Si la libération des embâcles à Coaticook et Compton a permis aux résidants de pousser un soupir de soulagement, en aval à Waterville il en allait tout autrement pour la famille de Kevin Ryan, dont la maison a littéralement été isolée par les glaces en bordure de la rivière Moe.

Bien que l'eau avait tranquillement commencé à se retirer jeudi après-midi, Kevin Ryan prévoyait que lui et ses deux enfants seraient confinés à demeure pour plusieurs jours. Sa conjointe et leurs deux autres enfants devant trouver temporairement refuge chez des proches en attendant de réitérer le bercail « Le pire de la crue est passé et on souhaite qu'il n'y ait pas d'autre pluie, mais comme la tendance est au refroidissement, c'est bon signe! »

Ce dernier se montrait toutefois beaucoup moins optimiste quant à l'ampleur des dommages subis par sa propriété. « Il y a un mètre d'amoncellement de glaces, d'arbres et de débris sur mon terrain, j'ai des galeries arrachées et 300 mètres d'entrée sous un mètre de glace. Certains blocs de glace font jusqu'à 10 mètres sur 6 mètres sur 60 centimètres d'épaisseur. On est enseveli par la glace. »

Selon M.Ryan, la précarité des glaces et le courant rendent toute évacuation impossible. « La Sécurité civile, la Ville de Waterville et le Service incendie sont avisés, mais le seul moyen de nous évacuer est par hélicoptère. »

Propriétaire depuis 2008 et pleinement conscient d'acquérir une propriété en zone inondable, Kevin Ryan avait pris soin de surélever la demeure familiale d'une hauteur de près de deux mètres et demi. L'eau s'est arrêtée à peine à quelques centimètres du plancher de la maison.
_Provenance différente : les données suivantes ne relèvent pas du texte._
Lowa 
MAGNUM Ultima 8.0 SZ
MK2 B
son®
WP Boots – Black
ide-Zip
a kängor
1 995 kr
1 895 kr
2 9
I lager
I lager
« Avant de faire les travaux, nous avions évalué avec l'aide d'un expert les niveaux de récurrence de 100 ans, mais aujourd'hui c'est du jamais vu. Nous surpassons le record de plus d'un mètre! »

Fort heureusement, la famille Ryan est prête à affronter les pires catastrophes, d'autant plus que le puits artésien a été emporté et la pompe arrachée. « On est toujours bien équipé, on pourrait même survivre pendant quelques mois! lance M. Ryan en riant. Dame Nature est de plus en plus déchaînée et ça n'arrêtera pas. »

En attendant que la situation se régularise, son emploi lui permet de poursuivre son travail à la maison, tandis que ses enfants ont entamé leur relâche scolaire plus tôt que prévu. Au besoin, son ami Yves Tremblay, photographe aérien bien connu en région, leur a offert un petit tour en hélicoptère!